§ **TASK REQUIREMENTS**
When you reach a picture, pass over it; every other part of the records should be transcribed word for word.

※ ※ ※

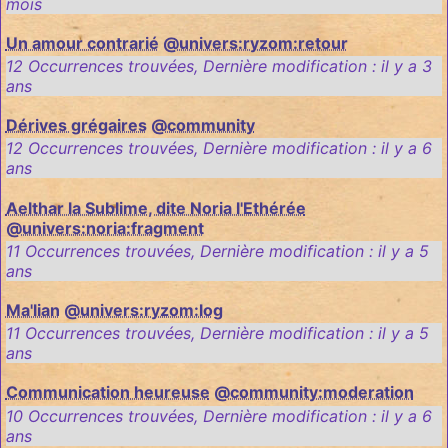
mois
Un amour contrarié
@univers:ryzom:retour
12 Occurrences trouvées
,
Dernière modification :
il y a 3
ans
Dérives grégaires
@community
12 Occurrences trouvées
,
Dernière modification :
il y a 6
ans
Aelthar la Sublime, dite Noria l'Ethérée
@univers:noria:fragment
11 Occurrences trouvées
,
Dernière modification :
il y a 5
ans
Ma'lian
@univers:ryzom:log
11 Occurrences trouvées
,
Dernière modification :
il y a 5
ans
Communication heureuse
@community:moderation
10 Occurrences trouvées
,
Dernière modification :
il y a 6
ans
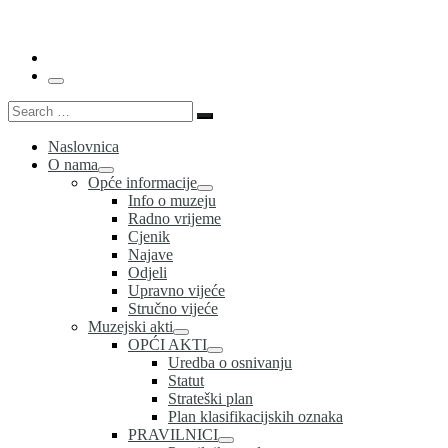
…
Menu
Search
Search
…
Naslovnica
O nama
Opće informacije
Info o muzeju
Radno vrijeme
Cjenik
Najave
Odjeli
Upravno vijeće
Stručno vijeće
Muzejski akti
OPĆI AKTI
Uredba o osnivanju
Statut
Strateški plan
Plan klasifikacijskih oznaka
PRAVILNICI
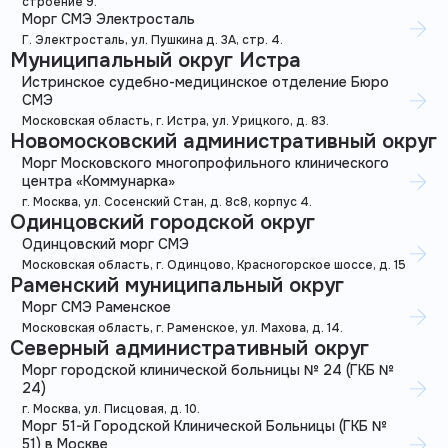
строение 9.
Морг СМЭ Электросталь
Г. Электросталь, ул. Пушкина д. 3А, стр. 4.
Муниципальный округ Истра
Истринское судебно-медицинское отделение Бюро
СМЭ
Московская область, г. Истра, ул. Урицкого, д. 83.
Новомосковский административный округ
Морг Московского многопрофильного клинического
центра «Коммунарка»
г. Москва, ул. Сосенский Стан, д. 8с8, корпус 4.
Одинцовский городской округ
Одинцовский морг СМЭ
Московская область, г. Одинцово, Красногорское шоссе, д. 15
Раменский муниципальный округ
Морг СМЭ Раменское
Московская область, г. Раменское, ул. Махова, д. 14.
Северный административный округ
Морг городской клинической больницы № 24 (ГКБ №
24)
г. Москва, ул. Писцовая, д. 10.
Морг 51-й Городской Клинической Больницы (ГКБ №
51) в Москве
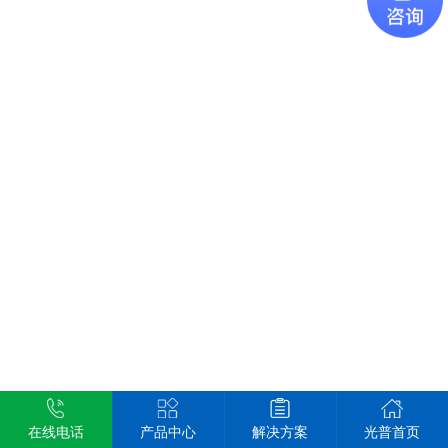
在线电话
产品中心
解决方案
光普首页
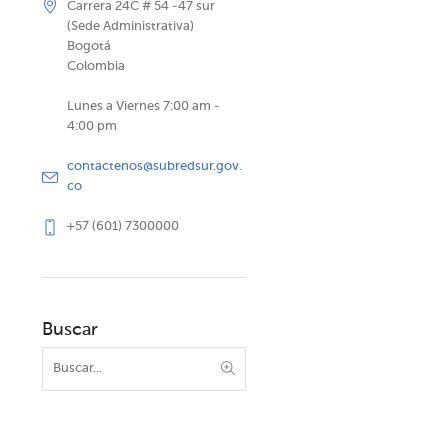
Carrera 24C # 54 -47 sur
(Sede Administrativa)
Bogotá
Colombia
Lunes a Viernes 7:00 am -
4:00 pm
contactenos@subredsur.gov.
co
+57 (601) 7300000
Buscar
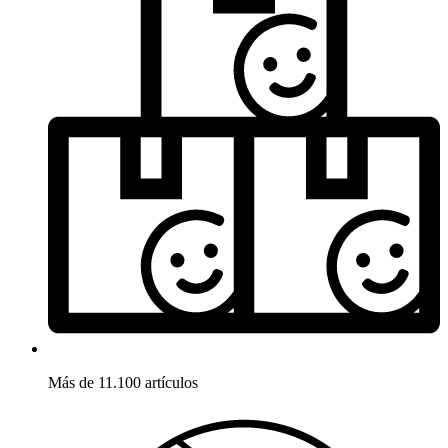
Más de 11.100 artículos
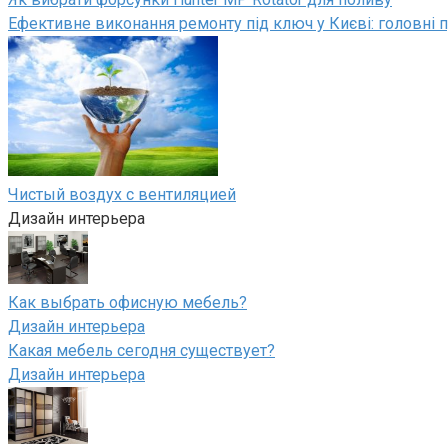
Ефективне виконання ремонту під ключ у Києві: головні п
Чистый воздух с вентиляцией
Дизайн интерьера
Как выбрать офисную мебель?
Дизайн интерьера
Какая мебель сегодня существует?
Дизайн интерьера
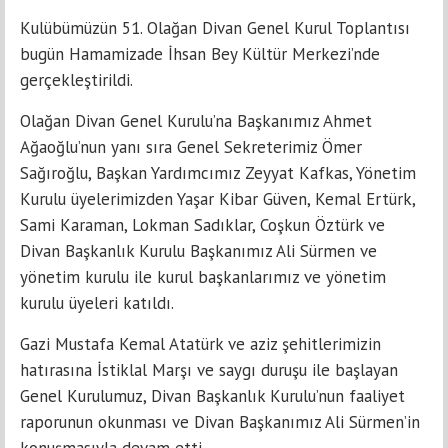
Kulübümüzün 51. Olağan Divan Genel Kurul Toplantısı
bugün Hamamizade İhsan Bey Kültür Merkezi’nde
gerçekleştirildi.
Olağan Divan Genel Kurulu’na Başkanımız Ahmet
Ağaoğlu’nun yanı sıra Genel Sekreterimiz Ömer
Sağıroğlu, Başkan Yardımcımız Zeyyat Kafkas, Yönetim
Kurulu üyelerimizden Yaşar Kibar Güven, Kemal Ertürk,
Sami Karaman, Lokman Sadıklar, Coşkun Öztürk ve
Divan Başkanlık Kurulu Başkanımız Ali Sürmen ve
yönetim kurulu ile kurul başkanlarımız ve yönetim
kurulu üyeleri katıldı.
Gazi Mustafa Kemal Atatürk ve aziz şehitlerimizin
hatırasına İstiklal Marşı ve saygı duruşu ile başlayan
Genel Kurulumuz, Divan Başkanlık Kurulu’nun faaliyet
raporunun okunması ve Divan Başkanımız Ali Sürmen’in
konuşmasıyla devam etti.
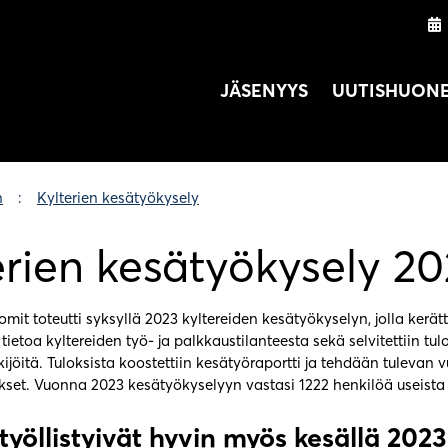
JÄSENYYS
UUTISHUON
n
Kylterien kesätyökysely
erien kesätyökysely 2
t toteutti syksyllä 2023 kyltereiden kesätyökyselyn, jolla kerätt
tietoa kyltereiden työ- ja palkkaustilanteesta sekä selvitettiin tul
kijöitä. Tuloksista koostettiin kesätyöraportti ja tehdään tulevan
kset. Vuonna 2023 kesätyökyselyyn vastasi 1222 henkilöä useista e
 työllistyivät hyvin myös kesällä 2023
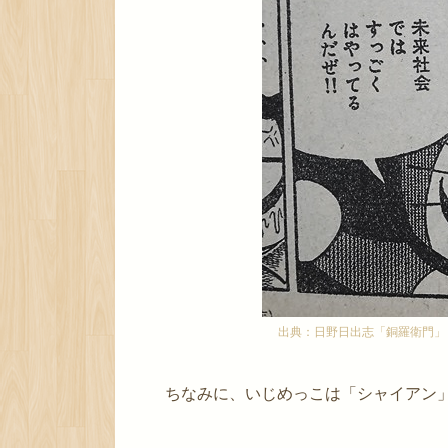
ような気がします。 ご
マーガレットコミック
『パパ！』が収録され
録されていません。 作者の
出典：日野日出志「銅羅衛門」
ちなみに、いじめっこは「シャイアン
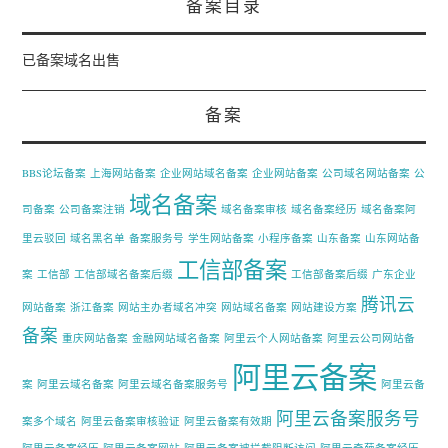
备案目录
已备案域名出售
备案
BBS论坛备案
上海网站备案
企业网站域名备案
企业网站备案
公司域名网站备案
公
域名备案
司备案
公司备案注销
域名备案审核
域名备案经历
域名备案阿
里云驳回
域名黑名单
备案服务号
学生网站备案
小程序备案
山东备案
山东网站备
工信部备案
案
工信部
工信部域名备案后缀
工信部备案后缀
广东企业
腾讯云
网站备案
浙江备案
网站主办者域名冲突
网站域名备案
网站建设方案
备案
重庆网站备案
金融网站域名备案
阿里云个人网站备案
阿里云公司网站备
阿里云备案
案
阿里云域名备案
阿里云域名备案服务号
阿里云备
阿里云备案服务号
案多个域名
阿里云备案审核验证
阿里云备案有效期
阿里云备案经历
阿里云备案网站
阿里云备案被拦截阻断访问
阿里云奇葩备案经历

※ ※ ※

§ **ANSWER TO THIS EXERCISE**
mois
Un amour contrarié
@univers:ryzom:retour
12 Occurrences trouvées
,
Dernière modification :
il y a 3
ans
Dérives grégaires
@community
12 Occurrences trouvées
,
Dernière modification :
il y a 6
ans
Aelthar la Sublime, dite Noria l'Ethérée
@univers:noria:fragment
11 Occurrences trouvées
,
Dernière modification :
il y a 5
ans
Ma'lian
@univers:ryzom:log
11 Occurrences trouvées
,
Dernière modification :
il y a 5
ans
Communication heureuse
@community:moderation
10 Occurrences trouvées
,
Dernière modification :
il y a 6
ans
…
Menu
Search
Search
…
Naslovnica
O nama
Opće informacije
Info o muzeju
Radno vrijeme
Cjenik
Najave
Odjeli
Upravno vijeće
Stručno vijeće
Muzejski akti
OPĆI AKTI
Uredba o osnivanju
Statut
Strateški plan
Plan klasifikacijskih oznaka
PRAVILNICI
строение 9.
Морг СМЭ Электросталь
Г. Электросталь, ул. Пушкина д. 3А, стр. 4.
Муниципальный округ Истра
Истринское судебно-медицинское отделение Бюро
СМЭ
Московская область, г. Истра, ул. Урицкого, д. 83.
Новомосковский административный округ
Морг Московского многопрофильного клинического
центра «Коммунарка»
г. Москва, ул. Сосенский Стан, д. 8с8, корпус 4.
Одинцовский городской округ
Одинцовский морг СМЭ
Московская область, г. Одинцово, Красногорское шоссе, д. 15
Раменский муниципальный округ
Морг СМЭ Раменское
Московская область, г. Раменское, ул. Махова, д. 14.
Северный административный округ
Морг городской клинической больницы № 24 (ГКБ №
24)
г. Москва, ул. Писцовая, д. 10.
Морг 51-й Городской Клинической Больницы (ГКБ №
51) в Москве
在线电话
产品中心
解决方案
光普首页
Carrera 24C # 54 -47 sur
(Sede Administrativa)
Bogotá
Colombia
Lunes a Viernes 7:00 am -
4:00 pm
contactenos@subredsur.gov.
co
+57 (601) 7300000
Buscar
Más de 11.100 artículos
Ефективне виконання ремонту під ключ у Києві: головні п
Чистый воздух с вентиляцией
Дизайн интерьера
Как выбрать офисную мебель?
Дизайн интерьера
Какая мебель сегодня существует?
Дизайн интерьера
Kulübümüzün 51. Olağan Divan Genel Kurul Toplantısı
bugün Hamamizade İhsan Bey Kültür Merkezi’nde
gerçekleştirildi.
Olağan Divan Genel Kurulu’na Başkanımız Ahmet
Ağaoğlu’nun yanı sıra Genel Sekreterimiz Ömer
Sağıroğlu, Başkan Yardımcımız Zeyyat Kafkas, Yönetim
Kurulu üyelerimizden Yaşar Kibar Güven, Kemal Ertürk,
Sami Karaman, Lokman Sadıklar, Coşkun Öztürk ve
Divan Başkanlık Kurulu Başkanımız Ali Sürmen ve
yönetim kurulu ile kurul başkanlarımız ve yönetim
kurulu üyeleri katıldı.
Gazi Mustafa Kemal Atatürk ve aziz şehitlerimizin
hatırasına İstiklal Marşı ve saygı duruşu ile başlayan
Genel Kurulumuz, Divan Başkanlık Kurulu’nun faaliyet
raporunun okunması ve Divan Başkanımız Ali Sürmen’in
konuşmasıyla devam etti.
JÄSENYYS
UUTISHUON
n
Kylterien kesätyökysely
erien kesätyökysely 2
t toteutti syksyllä 2023 kyltereiden kesätyökyselyn, jolla kerätt
tietoa kyltereiden työ- ja palkkaustilanteesta sekä selvitettiin tul
kijöitä. Tuloksista koostettiin kesätyöraportti ja tehdään tulevan
kset. Vuonna 2023 kesätyökyselyyn vastasi 1222 henkilöä useista e
 työllistyivät hyvin myös kesällä 2023
ような気がします。 ご
マーガレットコミック
『パパ！』が収録され
録されていません。 作者の
出典：日野日出志「銅羅衛門」
ちなみに、いじめっこは「シャイアン
备案目录
已备案域名出售
备案
BBS论坛备案
上海网站备案
企业网站域名备案
企业网站备案
公司域名网站备案
公
域名备案
司备案
公司备案注销
域名备案审核
域名备案经历
域名备案阿
里云驳回
域名黑名单
备案服务号
学生网站备案
小程序备案
山东备案
山东网站备
工信部备案
案
工信部
工信部域名备案后缀
工信部备案后缀
广东企业
腾讯云
网站备案
浙江备案
网站主办者域名冲突
网站域名备案
网站建设方案
备案
重庆网站备案
金融网站域名备案
阿里云个人网站备案
阿里云公司网站备
阿里云备案
案
阿里云域名备案
阿里云域名备案服务号
阿里云备
阿里云备案服务号
案多个域名
阿里云备案审核验证
阿里云备案有效期
阿里云备案经历
阿里云备案网站
阿里云备案被拦截阻断访问
阿里云奇葩备案经历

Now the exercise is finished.